Mass transfer and energy consumption for CO2 absorption by ammonia solution in bubble column

•Both the CO2 capture and ammonia escape in the BCR are investigated.•Influences of the BCR geometries and operating conditions are obtained.•Increased orifice size can enhance CO2 mass transfer and restrain ammonia escape.•Consumed energy increases with increasing operating pressure, orifice number, size.•Recommended height-to-diameter ratio is 5.76 for energy consumption and CO2 removal.
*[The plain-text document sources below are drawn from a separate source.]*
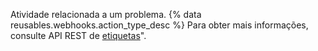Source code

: Atividade relacionada a um problema. {% data reusables.webhooks.action_type_desc %} Para obter mais informações, consulte API REST de [etiquetas](/v3/issues/labels/)".
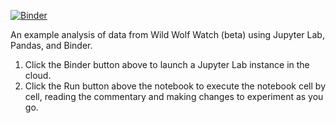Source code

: [![Binder](https://mybinder.org/badge.svg)](https://mybinder.org/v2/gh/parente/wildwolfwatch/master?filepath=lab%2Ftree%2Fwild-wolf-watch-classifications.ipynb)

An example analysis of data from Wild Wolf Watch (beta) using Jupyter Lab, Pandas, and Binder.

1. Click the Binder button above to launch a Jupyter Lab instance in the cloud.
2. Click the Run button above the notebook to execute the notebook cell by cell, reading the commentary and making changes to experiment as you go.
The CO2 absorption in the bubble column using ammonia solution has been proved a viable approach for the post-combustion CO2 capture, so it is of benefit to the energy saving of CO2 absorption and the bubble column design to clarify the impacts of the geometry and running parameters on the mass transfer and energy consumption of CO2 capture. Based on the representative elementary volume method, a computational model of both the CO2 capture and ammonia slip was developed and validated by the experimental data, by which the hydrodynamic characteristics, mass transfer performances and energy consumption in CO2 capture process were investigated. The results show that at the same inlet velocity of CO2, the higher height-to-diameter ratio of the column can improve the mass transfer performances of both the CO2 capture and ammonia escape. What's more, the energy consumption decreases with the reduced orifice number on the bottom of column, and increases as the orifice size increases. An optimal height-to-diameter ratio of 5.76 is recommended when taking both the energy consumption and CO2 removal efficiency into consideration. This work can provide the viable guidance and suggestions of the better mass transfer performance and energy saving for the industrial application of CO2 capture, as well as the inhibition of ammonia escape.